Labour members are not particularly difficult to understand. They’re left wing and they’re liberal. They hated Brexit and they like the NHS. They don’t like poverty and they like policies that reduce it. They’re generally not particularly active; only a small proportion of the 309,000 paid up members will be attending meetings and campaigning for the party.

They’re often a bit vaguer on detail than you’d expect. They liked Keir Starmer and voted for him because he ran on an incredibly ‘generic Labour member’ platform, and because, in lots of ways, Starmer is perhaps the most ‘generic Labour member’ Labour politician: a liberal, not particularly factional or ideological, someone cares about human rights and abolishing the death penalty and leaves the developed thoughts on political economy to other people.

As such, LabourList’s new polling of members’ estimation of the cabinet post-Spring Statement and of their general wants, policy wise, is far from surprising. They aren’t happy about welfare cuts; accordingly, their not-stunning-to-begin-with view of Rachel Reeves (formerly enjoying an approval rating of minus 11), who fronted the statement, has plummeted by 30 points to minus 41. Starmer, with whom the buck stops, is down by around 26 points; Liz Kendall, who holds the work and pensions brief, is down by about the same.

‘Being willing to contradict the membership should go with giving them a narrative about why you’re doing it’

Outside of assessments of different cabinet members, what the polling reveals about the policy preferences of Labour members is also unsurprising: 89% of those surveyed support a wealth tax (arguably, of course, through policies like VAT on private schools and changes to inheritance tax, Labour has already implemented forms of wealth tax).

Starmer, Reeves et al are not unfamiliar with the views and demands of Labour members.
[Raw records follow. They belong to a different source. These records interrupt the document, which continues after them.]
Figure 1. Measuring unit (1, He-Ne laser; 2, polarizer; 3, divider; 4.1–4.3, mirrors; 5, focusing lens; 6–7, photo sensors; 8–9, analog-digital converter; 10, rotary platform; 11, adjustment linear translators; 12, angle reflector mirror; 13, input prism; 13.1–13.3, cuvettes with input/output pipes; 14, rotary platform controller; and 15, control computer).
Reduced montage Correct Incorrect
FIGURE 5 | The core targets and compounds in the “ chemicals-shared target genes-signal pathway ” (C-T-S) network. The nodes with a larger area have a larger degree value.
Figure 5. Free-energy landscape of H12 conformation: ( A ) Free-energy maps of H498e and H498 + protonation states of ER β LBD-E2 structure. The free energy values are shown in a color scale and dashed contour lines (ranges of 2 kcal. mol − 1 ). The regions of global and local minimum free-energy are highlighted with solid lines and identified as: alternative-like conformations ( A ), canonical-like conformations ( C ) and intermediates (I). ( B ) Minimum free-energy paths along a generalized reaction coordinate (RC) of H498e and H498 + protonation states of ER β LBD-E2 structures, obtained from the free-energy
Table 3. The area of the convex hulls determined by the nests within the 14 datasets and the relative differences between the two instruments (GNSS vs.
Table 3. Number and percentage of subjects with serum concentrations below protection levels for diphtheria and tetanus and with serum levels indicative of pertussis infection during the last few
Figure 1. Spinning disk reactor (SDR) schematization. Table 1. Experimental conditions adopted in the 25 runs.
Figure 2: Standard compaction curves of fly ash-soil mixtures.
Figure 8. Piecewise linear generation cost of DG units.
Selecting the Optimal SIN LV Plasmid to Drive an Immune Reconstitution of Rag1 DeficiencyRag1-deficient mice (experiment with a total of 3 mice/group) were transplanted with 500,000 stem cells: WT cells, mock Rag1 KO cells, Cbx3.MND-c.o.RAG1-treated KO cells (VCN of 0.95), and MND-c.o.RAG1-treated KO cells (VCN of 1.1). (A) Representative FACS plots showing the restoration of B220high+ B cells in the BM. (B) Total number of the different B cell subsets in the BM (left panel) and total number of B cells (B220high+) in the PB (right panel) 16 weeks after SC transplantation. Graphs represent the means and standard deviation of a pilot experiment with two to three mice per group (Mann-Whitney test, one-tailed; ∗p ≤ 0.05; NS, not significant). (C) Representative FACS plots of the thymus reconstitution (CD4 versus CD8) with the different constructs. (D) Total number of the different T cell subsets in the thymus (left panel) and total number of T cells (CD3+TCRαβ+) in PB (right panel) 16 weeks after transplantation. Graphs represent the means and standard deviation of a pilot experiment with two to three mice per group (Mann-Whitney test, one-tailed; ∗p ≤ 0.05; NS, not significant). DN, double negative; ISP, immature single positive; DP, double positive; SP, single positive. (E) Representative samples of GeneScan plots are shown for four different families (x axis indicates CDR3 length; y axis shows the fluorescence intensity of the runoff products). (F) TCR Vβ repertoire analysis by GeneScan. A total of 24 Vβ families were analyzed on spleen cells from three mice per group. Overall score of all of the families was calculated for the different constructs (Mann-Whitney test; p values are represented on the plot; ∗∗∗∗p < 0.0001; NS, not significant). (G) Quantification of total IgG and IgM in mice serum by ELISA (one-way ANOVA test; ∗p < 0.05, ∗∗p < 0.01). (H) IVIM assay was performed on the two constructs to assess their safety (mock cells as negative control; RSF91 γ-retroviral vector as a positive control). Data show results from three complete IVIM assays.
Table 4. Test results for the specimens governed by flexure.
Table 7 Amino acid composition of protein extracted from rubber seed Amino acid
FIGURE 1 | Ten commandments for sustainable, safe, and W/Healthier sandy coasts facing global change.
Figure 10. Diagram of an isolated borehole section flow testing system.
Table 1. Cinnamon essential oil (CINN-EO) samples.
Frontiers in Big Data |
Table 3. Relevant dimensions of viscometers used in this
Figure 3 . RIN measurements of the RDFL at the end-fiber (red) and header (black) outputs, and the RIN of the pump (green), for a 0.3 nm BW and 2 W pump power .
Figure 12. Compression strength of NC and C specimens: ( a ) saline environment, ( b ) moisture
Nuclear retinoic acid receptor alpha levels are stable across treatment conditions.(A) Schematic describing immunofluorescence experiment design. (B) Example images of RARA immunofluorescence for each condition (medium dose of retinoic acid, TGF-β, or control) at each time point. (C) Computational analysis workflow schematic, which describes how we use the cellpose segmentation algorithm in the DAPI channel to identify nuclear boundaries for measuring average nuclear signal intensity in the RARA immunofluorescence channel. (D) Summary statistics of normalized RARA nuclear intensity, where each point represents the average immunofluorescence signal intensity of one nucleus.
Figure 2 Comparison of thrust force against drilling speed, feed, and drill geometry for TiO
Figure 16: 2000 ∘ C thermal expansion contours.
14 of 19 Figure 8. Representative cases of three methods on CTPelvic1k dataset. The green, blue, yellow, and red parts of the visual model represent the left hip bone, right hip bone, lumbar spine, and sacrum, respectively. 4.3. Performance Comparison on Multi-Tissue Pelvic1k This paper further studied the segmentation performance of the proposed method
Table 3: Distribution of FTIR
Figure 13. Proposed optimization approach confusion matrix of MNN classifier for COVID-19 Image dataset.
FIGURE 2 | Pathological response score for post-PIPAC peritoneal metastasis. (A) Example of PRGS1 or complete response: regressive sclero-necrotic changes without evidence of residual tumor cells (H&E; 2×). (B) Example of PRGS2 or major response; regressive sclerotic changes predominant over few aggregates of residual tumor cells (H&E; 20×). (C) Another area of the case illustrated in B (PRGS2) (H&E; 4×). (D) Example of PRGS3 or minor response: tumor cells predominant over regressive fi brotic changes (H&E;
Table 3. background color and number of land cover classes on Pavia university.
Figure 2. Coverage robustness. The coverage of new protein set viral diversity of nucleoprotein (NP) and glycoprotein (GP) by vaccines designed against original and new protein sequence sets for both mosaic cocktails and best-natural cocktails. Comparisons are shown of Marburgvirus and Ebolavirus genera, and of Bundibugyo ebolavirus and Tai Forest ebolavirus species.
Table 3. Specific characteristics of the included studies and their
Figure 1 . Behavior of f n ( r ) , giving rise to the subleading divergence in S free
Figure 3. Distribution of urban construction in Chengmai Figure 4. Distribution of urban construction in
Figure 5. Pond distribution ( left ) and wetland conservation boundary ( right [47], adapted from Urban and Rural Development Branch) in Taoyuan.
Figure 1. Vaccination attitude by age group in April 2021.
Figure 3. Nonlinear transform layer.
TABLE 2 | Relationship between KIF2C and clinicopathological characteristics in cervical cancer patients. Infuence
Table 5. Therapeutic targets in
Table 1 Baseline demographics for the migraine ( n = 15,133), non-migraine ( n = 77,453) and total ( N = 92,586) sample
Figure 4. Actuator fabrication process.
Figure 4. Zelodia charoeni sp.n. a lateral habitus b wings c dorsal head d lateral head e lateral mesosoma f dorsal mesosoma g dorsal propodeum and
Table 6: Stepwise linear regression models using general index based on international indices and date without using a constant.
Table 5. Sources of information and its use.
Morgan McSweeney ran Liz Kendall’s 4.5% leadership campaign in 2015, and then Starmer’s 2020 home run; he’s certainly aware of the need to talk to the electorate you have.  However, a consistent message of this leadership has been ‘country before party’, the implicit reasoning behind this being: Labour Party members don’t know what’s best for the country or even, indeed, the party.

READ MORE: Reeves sees approval plummet among Labour members after Spring Statement

There’s some truth in this, of course: to win, parties must always go beyond their bases, and be willing to contradict or go against the wants of their memberships. If the Tory Party listened to its base in the coalition years, it never would have passed gay marriage; LabourList’s polling shows Labour members’ favourite cabinet member by some way is Ed Miliband, who, as you’ll recall, did not lead the party to glorious electoral triumph during his time in the leader’s chair.

But being willing to contradict the membership should go hand in hand with giving them a narrative about why you’re doing it: a contract that says, you might not like everything we do, but this will make the country better in many of the ways you want. Labour hasn’t been providing this narrative, and being willing to contradict the membership is not the same as actively alienating them, which is what 68% of Labour members thinking the party is heading in the wrong direction means.

‘If you’re not pleasing any of the people any of the time, there’s something to be said for getting your own house in order first’

As I have written elsewhere, bad party management has been a hallmark of the Starmer era. Its impacts are insidious, until they aren’t: a slow drop off in numbers of people willing to come out and campaign, a smattering more applications for jobs outside from unhappy party staff, an increasingly difficult time getting your people elected in internal positions, a future leadership election premised on who can most distance themselves from your legacy.

The logic of country before party is that you will do things in spite of your membership for the approval of the wider country. If Starmer and Reeves were riding high outside, that would be one thing. They aren’t, however: post Spring Statement, a More In Common poll put Labour at 21%. That’s third place, behind both the Tories and Reform.

You can’t please all the people all the time. But if you’re not pleasing any of the people, any of the time, there’s something to be said for getting your own house in order first. There would be far worse uses of energy and resources than repairing the relationship between the party’s membership and its leadership, and making members believe that their contract with their leader is worth something again. Without work on this, further bad polling will be similarly unsurprising.